The Trillium Lakelands District School Board has begun to interview candidates to replace the outgoing director of education, Larry Hope, who retires on July 31.
The board is hoping to have a candidate in place by the end of June, who will be ready to take over as Hope ends his decade-long tenure with the board.
Sinead Fegan, communications officer with TLDSB, says the job search closed May 29. The board has engaged the services of a consulting company to assist in the hiring.
In industrial parlance, these firms are better known as head-hunters. Their job will be to ensure the posting has received the appropriate distribution locally, provincially and perhaps even nationally.
They will assist in filtering the candidates based on minimum qualifications set by the province for a position of this stature.
Often, the contracted firm will prepare the parameters for the interview and provide the trustees questions to ask. In some cases, the consultants may assist in the negotiations for compensation and benefits once the hiring is completed.
Fegan says the hiring of the director is a board decision and that “all trustees will be participating in the process.”
When asked, Fegan confirmed the position has been advertised internally and externally. She would not comment on the number of applications, the number of people the board plans on interviewing, or names of those being considered.

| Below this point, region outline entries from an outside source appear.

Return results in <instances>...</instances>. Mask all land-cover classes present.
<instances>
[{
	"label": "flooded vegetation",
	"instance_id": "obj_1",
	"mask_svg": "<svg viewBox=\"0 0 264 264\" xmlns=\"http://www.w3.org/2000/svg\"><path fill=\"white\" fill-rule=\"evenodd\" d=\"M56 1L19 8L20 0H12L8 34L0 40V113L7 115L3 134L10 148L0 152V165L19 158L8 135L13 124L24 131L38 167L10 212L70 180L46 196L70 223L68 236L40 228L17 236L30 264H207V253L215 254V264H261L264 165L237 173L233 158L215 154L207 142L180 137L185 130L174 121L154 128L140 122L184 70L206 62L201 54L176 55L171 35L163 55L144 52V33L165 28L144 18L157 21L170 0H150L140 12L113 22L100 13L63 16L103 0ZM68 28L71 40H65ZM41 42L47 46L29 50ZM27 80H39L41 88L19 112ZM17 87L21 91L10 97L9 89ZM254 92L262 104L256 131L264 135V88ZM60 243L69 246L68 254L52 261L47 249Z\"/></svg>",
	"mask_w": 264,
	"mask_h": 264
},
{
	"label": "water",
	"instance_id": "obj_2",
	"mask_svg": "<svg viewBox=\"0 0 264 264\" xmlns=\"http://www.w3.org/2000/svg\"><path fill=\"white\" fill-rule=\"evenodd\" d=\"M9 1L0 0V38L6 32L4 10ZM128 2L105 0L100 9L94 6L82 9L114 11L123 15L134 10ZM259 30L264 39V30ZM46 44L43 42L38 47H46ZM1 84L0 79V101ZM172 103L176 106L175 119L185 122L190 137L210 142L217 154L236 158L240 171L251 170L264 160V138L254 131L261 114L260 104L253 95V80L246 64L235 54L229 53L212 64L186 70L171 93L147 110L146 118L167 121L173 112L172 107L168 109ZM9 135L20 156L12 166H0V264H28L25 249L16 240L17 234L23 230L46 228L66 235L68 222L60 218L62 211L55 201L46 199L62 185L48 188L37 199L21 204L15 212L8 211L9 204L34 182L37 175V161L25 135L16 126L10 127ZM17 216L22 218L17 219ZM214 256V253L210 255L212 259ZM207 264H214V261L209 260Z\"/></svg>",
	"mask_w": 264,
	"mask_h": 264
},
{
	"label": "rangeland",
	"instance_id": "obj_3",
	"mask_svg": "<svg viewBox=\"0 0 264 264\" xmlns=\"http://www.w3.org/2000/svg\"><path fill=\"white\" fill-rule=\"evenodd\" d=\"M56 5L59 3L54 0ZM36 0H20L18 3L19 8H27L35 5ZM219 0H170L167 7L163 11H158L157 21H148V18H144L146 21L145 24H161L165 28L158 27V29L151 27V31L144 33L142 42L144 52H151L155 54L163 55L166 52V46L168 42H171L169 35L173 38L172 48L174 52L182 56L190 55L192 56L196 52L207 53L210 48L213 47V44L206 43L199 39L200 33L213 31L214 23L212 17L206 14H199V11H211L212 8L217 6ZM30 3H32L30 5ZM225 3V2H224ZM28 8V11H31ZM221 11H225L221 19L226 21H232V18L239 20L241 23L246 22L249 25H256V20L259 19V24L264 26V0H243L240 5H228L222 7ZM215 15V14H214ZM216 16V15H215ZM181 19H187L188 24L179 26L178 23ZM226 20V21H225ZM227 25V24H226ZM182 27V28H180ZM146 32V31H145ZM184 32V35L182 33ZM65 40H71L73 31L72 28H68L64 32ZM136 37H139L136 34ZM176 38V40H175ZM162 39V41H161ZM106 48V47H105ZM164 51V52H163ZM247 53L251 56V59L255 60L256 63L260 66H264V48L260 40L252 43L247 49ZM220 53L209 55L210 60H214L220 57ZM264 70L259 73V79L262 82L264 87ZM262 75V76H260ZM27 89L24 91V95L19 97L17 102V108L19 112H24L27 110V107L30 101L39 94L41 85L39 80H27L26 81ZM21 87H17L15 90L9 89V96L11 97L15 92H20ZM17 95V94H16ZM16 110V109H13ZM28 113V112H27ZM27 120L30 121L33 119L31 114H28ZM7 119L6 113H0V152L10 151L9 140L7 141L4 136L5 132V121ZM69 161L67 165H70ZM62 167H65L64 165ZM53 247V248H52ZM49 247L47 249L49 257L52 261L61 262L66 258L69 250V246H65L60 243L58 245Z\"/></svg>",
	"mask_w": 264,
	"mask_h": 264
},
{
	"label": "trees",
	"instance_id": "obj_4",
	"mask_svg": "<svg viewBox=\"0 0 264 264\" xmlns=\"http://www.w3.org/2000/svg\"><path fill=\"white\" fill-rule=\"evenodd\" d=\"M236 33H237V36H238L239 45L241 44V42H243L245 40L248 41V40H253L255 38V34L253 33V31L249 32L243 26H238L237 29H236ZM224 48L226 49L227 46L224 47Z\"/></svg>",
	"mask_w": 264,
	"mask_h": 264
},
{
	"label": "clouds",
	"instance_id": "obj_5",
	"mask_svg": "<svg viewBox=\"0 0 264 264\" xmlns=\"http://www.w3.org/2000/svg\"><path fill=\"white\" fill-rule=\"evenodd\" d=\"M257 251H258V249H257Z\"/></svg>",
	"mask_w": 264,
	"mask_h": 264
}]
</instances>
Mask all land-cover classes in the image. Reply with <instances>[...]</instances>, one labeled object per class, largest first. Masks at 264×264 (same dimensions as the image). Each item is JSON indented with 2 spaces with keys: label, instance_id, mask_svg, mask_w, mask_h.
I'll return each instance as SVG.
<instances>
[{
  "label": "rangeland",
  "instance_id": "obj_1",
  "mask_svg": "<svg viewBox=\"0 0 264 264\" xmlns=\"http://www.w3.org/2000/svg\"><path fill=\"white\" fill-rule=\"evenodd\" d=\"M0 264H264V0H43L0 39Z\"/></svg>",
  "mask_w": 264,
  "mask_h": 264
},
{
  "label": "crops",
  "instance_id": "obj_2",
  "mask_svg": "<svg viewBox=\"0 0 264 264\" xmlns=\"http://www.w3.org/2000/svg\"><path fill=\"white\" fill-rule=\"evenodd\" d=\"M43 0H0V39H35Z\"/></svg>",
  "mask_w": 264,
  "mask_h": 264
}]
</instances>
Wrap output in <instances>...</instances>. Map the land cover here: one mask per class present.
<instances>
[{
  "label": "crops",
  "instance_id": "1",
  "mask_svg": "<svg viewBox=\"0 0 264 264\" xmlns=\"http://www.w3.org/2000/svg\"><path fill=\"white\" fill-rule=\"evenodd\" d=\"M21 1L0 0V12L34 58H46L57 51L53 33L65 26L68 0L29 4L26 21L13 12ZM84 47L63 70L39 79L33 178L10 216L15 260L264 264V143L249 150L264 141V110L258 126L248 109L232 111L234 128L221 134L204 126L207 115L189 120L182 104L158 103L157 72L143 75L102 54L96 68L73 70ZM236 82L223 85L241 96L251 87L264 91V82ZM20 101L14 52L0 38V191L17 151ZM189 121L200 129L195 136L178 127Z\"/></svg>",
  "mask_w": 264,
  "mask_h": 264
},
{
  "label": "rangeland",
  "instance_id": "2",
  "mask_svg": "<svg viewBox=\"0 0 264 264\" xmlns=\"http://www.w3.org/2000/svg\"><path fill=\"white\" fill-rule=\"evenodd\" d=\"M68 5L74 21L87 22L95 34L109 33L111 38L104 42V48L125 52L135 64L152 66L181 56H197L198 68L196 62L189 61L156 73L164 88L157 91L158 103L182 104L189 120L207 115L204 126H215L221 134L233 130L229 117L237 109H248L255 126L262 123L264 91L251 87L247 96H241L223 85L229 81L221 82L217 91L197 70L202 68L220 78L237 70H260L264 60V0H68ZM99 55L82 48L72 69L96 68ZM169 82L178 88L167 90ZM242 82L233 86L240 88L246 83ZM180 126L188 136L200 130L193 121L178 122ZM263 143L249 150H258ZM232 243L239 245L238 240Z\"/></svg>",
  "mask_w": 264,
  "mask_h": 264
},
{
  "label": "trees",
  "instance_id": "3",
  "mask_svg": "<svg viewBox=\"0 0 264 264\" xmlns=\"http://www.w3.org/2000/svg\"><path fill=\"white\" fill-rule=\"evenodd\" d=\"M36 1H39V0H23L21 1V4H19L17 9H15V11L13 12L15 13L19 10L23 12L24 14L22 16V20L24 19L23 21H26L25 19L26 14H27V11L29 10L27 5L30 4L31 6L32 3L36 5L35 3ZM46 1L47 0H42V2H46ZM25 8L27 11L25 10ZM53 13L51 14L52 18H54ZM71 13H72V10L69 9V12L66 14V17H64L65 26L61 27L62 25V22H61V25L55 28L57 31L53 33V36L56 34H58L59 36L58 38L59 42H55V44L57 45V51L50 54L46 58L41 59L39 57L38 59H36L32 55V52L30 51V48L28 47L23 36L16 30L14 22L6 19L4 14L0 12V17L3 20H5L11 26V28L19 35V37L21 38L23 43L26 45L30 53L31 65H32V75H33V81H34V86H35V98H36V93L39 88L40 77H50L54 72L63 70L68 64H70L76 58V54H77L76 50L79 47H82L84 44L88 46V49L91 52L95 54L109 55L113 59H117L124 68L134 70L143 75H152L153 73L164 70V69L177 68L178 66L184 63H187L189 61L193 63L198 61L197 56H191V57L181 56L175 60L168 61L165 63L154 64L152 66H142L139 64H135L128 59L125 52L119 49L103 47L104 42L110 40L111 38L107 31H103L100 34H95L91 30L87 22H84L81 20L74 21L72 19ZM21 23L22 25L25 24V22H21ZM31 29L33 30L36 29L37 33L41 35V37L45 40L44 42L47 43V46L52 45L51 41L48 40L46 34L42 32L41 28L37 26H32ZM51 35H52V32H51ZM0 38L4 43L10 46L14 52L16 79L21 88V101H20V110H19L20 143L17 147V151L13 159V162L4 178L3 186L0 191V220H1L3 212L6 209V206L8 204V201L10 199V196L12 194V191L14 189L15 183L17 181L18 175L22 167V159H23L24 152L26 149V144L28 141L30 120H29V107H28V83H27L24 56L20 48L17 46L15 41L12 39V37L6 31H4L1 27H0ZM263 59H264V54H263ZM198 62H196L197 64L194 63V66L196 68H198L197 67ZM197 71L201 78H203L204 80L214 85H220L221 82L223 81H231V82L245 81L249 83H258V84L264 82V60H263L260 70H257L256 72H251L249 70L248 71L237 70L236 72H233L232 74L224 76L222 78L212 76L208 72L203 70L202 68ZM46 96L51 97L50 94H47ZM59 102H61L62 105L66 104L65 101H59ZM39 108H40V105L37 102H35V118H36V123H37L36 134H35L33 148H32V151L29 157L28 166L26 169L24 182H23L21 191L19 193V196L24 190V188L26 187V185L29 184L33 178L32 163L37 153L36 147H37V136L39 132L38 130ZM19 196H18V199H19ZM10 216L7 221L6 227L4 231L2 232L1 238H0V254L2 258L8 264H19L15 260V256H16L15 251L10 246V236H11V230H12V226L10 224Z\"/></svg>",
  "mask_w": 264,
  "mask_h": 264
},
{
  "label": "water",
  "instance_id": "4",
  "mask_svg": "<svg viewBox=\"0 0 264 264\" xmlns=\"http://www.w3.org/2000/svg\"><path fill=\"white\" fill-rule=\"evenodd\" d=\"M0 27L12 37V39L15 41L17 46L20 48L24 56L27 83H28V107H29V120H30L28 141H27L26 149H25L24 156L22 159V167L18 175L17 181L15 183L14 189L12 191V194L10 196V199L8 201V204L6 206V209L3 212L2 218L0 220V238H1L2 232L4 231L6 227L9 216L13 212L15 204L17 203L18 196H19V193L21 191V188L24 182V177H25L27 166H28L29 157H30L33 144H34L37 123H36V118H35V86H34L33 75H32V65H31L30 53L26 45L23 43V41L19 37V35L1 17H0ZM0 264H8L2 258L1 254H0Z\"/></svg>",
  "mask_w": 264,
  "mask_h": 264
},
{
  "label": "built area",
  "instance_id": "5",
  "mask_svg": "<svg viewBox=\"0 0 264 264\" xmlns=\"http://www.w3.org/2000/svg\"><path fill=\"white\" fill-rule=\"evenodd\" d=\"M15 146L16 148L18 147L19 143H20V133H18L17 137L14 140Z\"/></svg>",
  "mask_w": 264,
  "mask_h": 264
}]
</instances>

When asked if the new candidate will inherit the considerable compensation package that made the outgoing Hope the best paid director of education in Ontario at one point, despite the board’s small enrollment size, Fegan said, “The salary will be negotiated with a new director of education but will follow the parameters set out in the school board executive compensation program.”
Parameters influencing the final compensation package will include education, seniority, and experience.
According to ontariosunshinelist.com, Hope earned between $266,446 and $301,875 per year between 2017 and 2019, depending on the year.
Fegan hopes the board will be able to announce the new director, “as soon as the individual has agreed to take the position.”
“There will be a special meeting of the board. The new director of education will be announced at the public session of this special board meeting. We do not yet have a date for this meeting as it will be dependent on the selection process completion.”
The new director will be inheriting a board that, while geographically expansive, only has 41 elementary schools, seven high schools and seven adult education centres with a total of about 16,000 students.
As a point of comparison the Toronto District School Board has 451 elementary schools, 110 secondary schools and educates close to 250,000 students.
Sources with knowledge of the hiring process who asked for anonymity because they were not designated to speak for the board, says “There is no shortage of qualified individuals both internally and externally.”
“The consulting firm has been overwhelmed with applications from excellent people currently working in the GTA and surrounding urban areas. I think the quality of life the area can offer, the cost of living and the current very generous compensation package the director is being paid has brought some interesting folks out of the woodwork. A number also have connections with the area. They are ‘summer people’ with deep roots in cottage country.”
A second source who also asked for anonymity wondered if the pandemic had also “made some urban individuals reconsider where they want to spend the rest of their careers.”
That same source added that there is “sadness among current senior staff” that the position has only become available a year after two very well-respected and long-time local superintendents, Bruce Barrett and Dianna Scates announced their retirements. Many at the board and the community at large thought either “would have made fabulous directors.”
Colin Matthew, District 15 OSSTF president, hopes “the board will hire someone with strong conviction in the value of public education.”
“We see in the current provincial government a ministry that is uncomfortably close to big technology and corporate interests that would seek to redefine education in Ontario.”
Matthew says the union is hoping “for someone who sees value in collaboration and meaningful engagement of all stakeholders.”
“The next director will need to be a creative thinker as we deal with the short term problems of COVID-19, as well as difficult administration in Queen’s Park, and (an) attempt to reverse years of under-funding to education that has seen class sizes grow and fewer supports in place for students, particularly those with special needs.”
Karen Bratina, president of ETFO, was unavailable for comment.